3. No one should be expected to leave their home to avoid pesticides. Conversely, no one should be kept a "prisoner" in one's home in order to avoid landscape pesticides.

4. A pesticide bylaw should protect the entire community, not just those highly sensitive to pesticides.

5. Children and the unborn are especially vulnerable to toxic exposures in their environment.

6. Effective pesticide bylaws recognize that the proprietary interestsof commercial businesses should never take precedence over the health of the public.

7. ALL ingredients in commercial pesticide formulations should be fully listed whenever they are sold or used, without exception.

8. Bylaw provisions, including the early stages of a bylaw phased-in over several years, should make use of the specific provisions granted to HRM by the jurisdiction in Section 533 of the Municipal Government Act (as distinct from the limiting jurisdiction imposed on other Nova Scotian communities).

9. Requirements for a "medical reason" to partake in the provisions of a bylaw were omitted from the jurisdiction for HRM, which specifically states that it is "open to the public."

10. There are clear economic advantages to a "clean and green" community.

11. A phased-in plan should be implemented leading to a total ban on landscape pesticides.

12. Preliminary stages in the bylaw will be accepted more readily if everyone knows a total ban is coming.

13. Public education initiatives are crucial at all stages (initial,midway, and for the long range future) to the full acceptance of a bylaw.

14. If a registration system is employed, it should be fully open to all members of the public.

15. Risk is a social construct.
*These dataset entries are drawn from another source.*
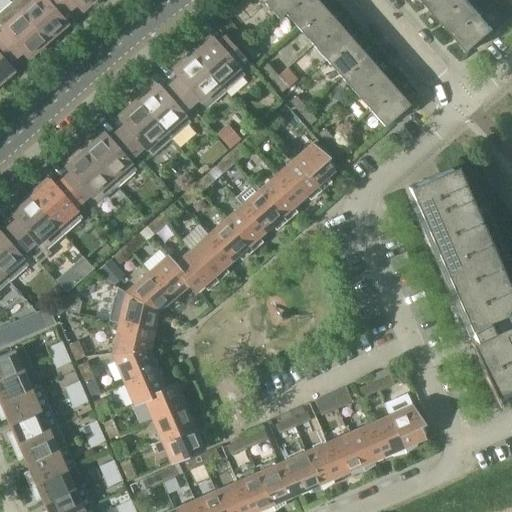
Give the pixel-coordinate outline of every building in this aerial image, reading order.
[(13,0),(12,1),(46,40),(65,24),(59,17),(67,9),(59,0),(13,0)] [(59,0),(67,9),(76,2),(82,9),(92,0),(59,0)] [(277,19),(284,13),(284,12),(297,0),(263,0),(262,1),(277,19)] [(297,0),(284,12),(284,13),(298,28),(323,7),(316,0),(297,0)] [(428,0),(425,3),(440,19),(461,0),(428,0)] [(461,0),(440,19),(454,35),(479,13),(467,0),(461,0)] [(0,41),(13,57),(22,49),(28,56),(46,40),(12,1),(0,12),(0,41)] [(298,28),(312,45),(337,23),(323,7),(298,28)] [(479,13),(454,35),(469,51),(493,30),(479,13)] [(351,39),(337,23),(312,45),(326,61),(351,39)] [(232,37),(243,48),(249,42),(239,31),(232,37)] [(190,52),(224,91),(243,75),(234,65),(243,57),(226,37),(216,45),(211,39),(204,45),(202,42),(190,52)] [(326,61),(341,77),(366,55),(351,39),(326,61)] [(0,80),(11,71),(5,64),(13,57),(0,41),(0,80)] [(260,54),(249,42),(243,48),(253,60),(260,54)] [(180,77),(171,85),(188,105),(197,97),(206,107),(224,91),(190,52),(179,62),(182,65),(175,71),(180,77)] [(380,71),(366,55),(341,77),(355,93),(380,71)] [(261,69),(271,80),(278,75),(268,63),(261,69)] [(355,93),(369,110),(394,88),(380,71),(355,93)] [(288,87),(278,75),(271,80),(282,93),(288,87)] [(147,90),(136,100),(170,138),(189,122),(180,112),(188,105),(171,85),(162,92),(157,87),(150,93),(147,90)] [(408,104),(394,88),(369,110),(384,126),(408,104)] [(289,102),(299,112),(306,107),(296,96),(289,102)] [(152,154),(170,138),(136,100),(125,109),(128,113),(121,119),(126,125),(117,132),(134,152),(143,144),(152,154)] [(306,107),(299,112),(310,125),(317,119),(306,107)] [(262,125),(269,133),(280,123),(273,116),(262,125)] [(262,125),(252,134),(259,142),(269,133),(262,125)] [(328,146),(335,140),(325,128),(318,134),(328,146)] [(232,129),(221,139),(229,148),(240,138),(232,129)] [(93,137),(82,147),(116,186),(134,170),(126,160),(134,152),(117,132),(108,140),(103,134),(96,140),(93,137)] [(345,152),(335,140),(328,146),(339,157),(345,152)] [(209,148),(217,158),(226,150),(218,141),(209,148)] [(311,144),(293,160),(321,191),(331,182),(326,176),(334,170),(325,160),(327,158),(311,144)] [(228,155),(235,163),(246,153),(239,146),(228,155)] [(98,202),(116,186),(82,147),(71,157),(74,160),(67,166),(72,172),(63,180),(80,200),(89,192),(98,202)] [(224,172),(235,163),(228,155),(218,164),(224,172)] [(310,200),(321,191),(293,160),(276,175),(299,201),(305,195),(310,200)] [(439,173),(407,187),(474,340),(469,342),(475,354),(478,362),(493,397),(494,397),(511,389),(511,322),(507,311),(511,308),(508,300),(511,298),(511,297),(501,284),(498,277),(503,275),(491,261),(491,260),(488,262),(485,255),(488,254),(493,252),(481,238),(481,237),(478,239),(475,232),(478,231),(482,229),(471,215),(471,214),(468,216),(465,209),(468,207),(472,206),(461,192),(461,191),(458,193),(455,186),(458,184),(462,183),(451,168),(439,173)] [(276,175),(259,190),(276,209),(286,221),(297,212),(292,206),(299,201),(276,175)] [(194,185),(201,193),(211,183),(205,176),(194,185)] [(39,185),(28,195),(62,233),(80,217),(72,207),(80,200),(63,180),(54,187),(49,182),(42,188),(39,185)] [(276,230),(286,221),(276,209),(259,190),(252,182),(235,197),(242,205),(245,209),(265,231),(271,225),(276,230)] [(190,202),(201,193),(194,185),(184,194),(190,202)] [(26,247),(26,248),(38,262),(49,253),(45,249),(62,233),(28,195),(17,205),(20,208),(13,214),(18,220),(9,227),(26,247)] [(238,209),(225,220),(252,251),(263,242),(258,237),(265,231),(245,209),(242,205),(238,209)] [(160,215),(166,223),(177,213),(170,206),(160,215)] [(156,232),(166,223),(160,215),(149,224),(156,232)] [(242,260),(252,251),(225,220),(208,235),(230,261),(237,255),(242,260)] [(0,271),(8,281),(26,265),(18,255),(26,248),(26,247),(9,227),(0,235),(0,234),(0,271)] [(208,235),(191,250),(218,281),(229,272),(224,267),(230,261),(208,235)] [(125,245),(132,253),(143,243),(136,236),(125,245)] [(122,262),(132,253),(125,245),(115,254),(122,262)] [(191,250),(174,265),(189,283),(188,283),(195,292),(202,285),(207,291),(218,281),(191,250)] [(172,297),(188,283),(189,283),(174,265),(167,256),(149,272),(165,290),(172,297)] [(108,281),(114,284),(124,275),(110,259),(98,270),(108,281)] [(0,288),(8,281),(0,271),(0,288)] [(133,290),(130,295),(156,311),(172,297),(165,290),(149,272),(131,288),(133,290)] [(79,299),(73,292),(60,303),(66,311),(79,299)] [(124,300),(119,323),(152,330),(156,311),(130,295),(127,301),(124,300)] [(48,307),(36,312),(37,313),(44,328),(55,323),(48,307)] [(0,347),(44,328),(37,313),(36,312),(0,327),(0,347)] [(148,350),(152,330),(119,323),(114,346),(117,347),(117,353),(148,350)] [(52,358),(66,351),(62,341),(47,347),(52,358)] [(70,347),(75,360),(84,356),(79,344),(70,347)] [(0,380),(23,370),(24,371),(32,367),(23,346),(0,355),(0,380)] [(156,368),(148,350),(117,353),(118,358),(115,360),(124,382),(156,368)] [(56,368),(70,362),(66,351),(52,358),(56,368)] [(79,368),(84,381),(93,377),(88,364),(79,368)] [(164,388),(156,368),(124,382),(134,403),(144,399),(144,398),(165,389),(164,388)] [(23,370),(0,380),(0,403),(32,390),(32,389),(24,371),(23,370)] [(374,381),(378,390),(391,385),(387,376),(374,381)] [(69,397),(83,391),(79,381),(64,387),(69,397)] [(365,396),(378,390),(374,381),(361,387),(365,396)] [(144,398),(144,399),(153,419),(184,406),(175,384),(164,388),(165,389),(144,398)] [(9,423),(49,406),(40,386),(32,389),(32,390),(0,403),(0,415),(1,417),(5,415),(9,423)] [(73,407),(87,401),(83,391),(69,397),(73,407)] [(332,399),(336,408),(349,403),(345,394),(332,399)] [(323,414),(336,408),(332,399),(319,405),(323,414)] [(104,401),(95,405),(100,418),(109,414),(104,401)] [(49,406),(9,423),(12,432),(8,433),(13,445),(58,426),(49,406)] [(193,427),(184,406),(153,419),(162,440),(193,427)] [(411,406),(389,416),(405,453),(417,446),(415,442),(424,438),(419,426),(423,424),(411,406)] [(290,418),(294,427),(307,421),(303,412),(290,418)] [(392,456),(405,453),(389,416),(368,425),(382,456),(391,452),(392,456)] [(278,423),(282,432),(294,427),(290,418),(278,423)] [(86,437),(100,431),(96,421),(82,427),(86,437)] [(113,422),(104,426),(109,439),(118,435),(113,422)] [(373,460),(382,456),(368,425),(347,434),(364,471),(375,464),(373,460)] [(58,449),(66,446),(67,446),(58,426),(13,445),(18,457),(23,455),(26,463),(58,449)] [(202,432),(196,434),(193,427),(162,440),(154,443),(158,453),(166,449),(171,462),(208,446),(202,432)] [(90,447),(105,441),(100,431),(86,437),(90,447)] [(246,448),(259,442),(255,433),(242,439),(246,448)] [(347,434),(326,443),(340,474),(349,471),(351,474),(364,471),(347,434)] [(246,448),(242,439),(229,444),(233,453),(246,448)] [(122,443),(113,447),(118,460),(127,456),(122,443)] [(320,483),(340,474),(326,443),(306,452),(322,489),(320,483)] [(30,485),(66,469),(75,465),(66,446),(58,449),(26,463),(30,471),(25,473),(30,485)] [(204,466),(217,460),(213,451),(200,457),(204,466)] [(322,489),(306,452),(281,463),(295,494),(319,484),(321,489),(322,489)] [(204,466),(200,457),(187,462),(191,471),(204,466)] [(103,477),(118,470),(113,460),(99,466),(103,477)] [(271,504),(295,494),(281,463),(257,473),(273,510),(274,510),(271,504)] [(127,480),(136,477),(131,464),(122,468),(127,480)] [(43,503),(75,489),(83,485),(75,465),(66,469),(30,485),(35,496),(40,494),(43,503)] [(162,484),(175,478),(171,469),(158,475),(162,484)] [(108,487),(122,480),(118,470),(103,477),(108,487)] [(257,473),(237,482),(249,511),(253,511),(270,505),(273,510),(257,473)] [(150,490),(162,484),(158,475),(146,481),(150,490)] [(215,492),(224,511),(249,511),(237,482),(215,492)] [(76,511),(84,509),(92,505),(83,485),(75,489),(43,503),(47,511),(43,511),(76,511)] [(224,511),(215,492),(194,501),(199,511),(224,511)] [(107,511),(130,511),(135,510),(130,500),(106,510),(107,511)] [(173,510),(174,511),(199,511),(194,501),(173,510)]
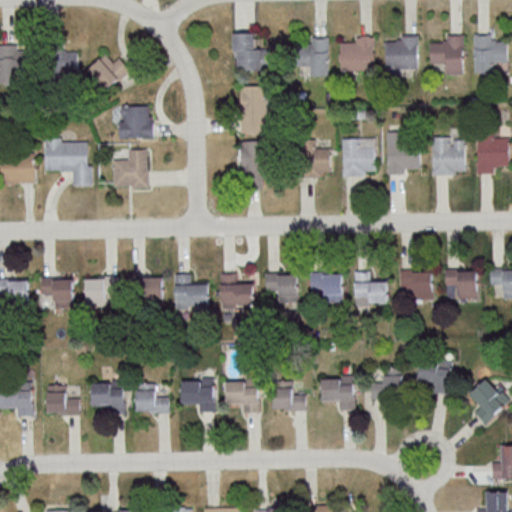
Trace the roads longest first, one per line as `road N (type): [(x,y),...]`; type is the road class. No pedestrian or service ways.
road 1 (residential): [(511,218),(0,230)]
road 2 (residential): [(0,474),(40,463),(343,456),(383,463),(409,479),(430,511)]
road 3 (residential): [(110,0),(149,19),(186,64),(197,110),(199,224)]
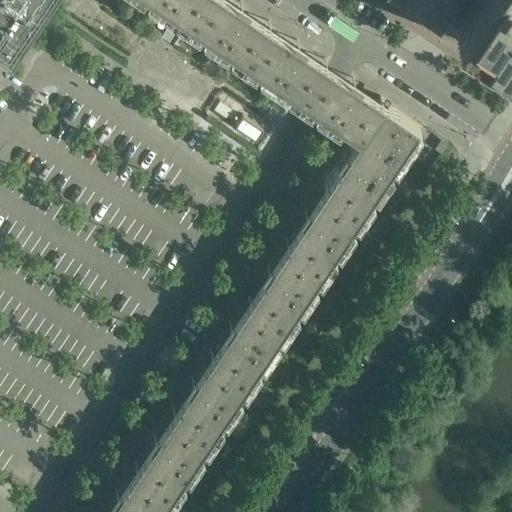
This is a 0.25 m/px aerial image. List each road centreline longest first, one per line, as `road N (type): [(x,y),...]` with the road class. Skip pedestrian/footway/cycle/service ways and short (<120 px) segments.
road 1 (residential): [(41,511),(360,38)]
road 2 (tertiary): [(286,511),(466,241)]
road 3 (residential): [(511,143),(360,38)]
Only the members of each community can decide how much risk they are willing to accept.

16. It is impossible to keep pesticides confined to the place where they are applied.

17. Sensitive areas such as waterways, schools, hospitals, parks, sources of drinking water, etc. should be identified and provided with ample buffer zones in which pesticide use is prohibited.

18. HRM is in urgent need of a comprehensive Wellhead Protection Program to protect groundwater and drinking water sources from pesticide contamination. Sprayers do not even know where the approximately 20,000 Halifax-area wells ARE when they apply pesticides.

19. The regulatory vacuum surrounding urban pesticide use should becorrected. Proposals involving notification-only are not addressing the problem.

20. The increasingly urgent need for sustainable environmental policies clearly indicates that we should be removing those environmental toxins that are non-essential and within our ability to control. As the Medical Officer of Health for Toronto has suggested (Oct.1998), a logical place to start is with landscape pesticides.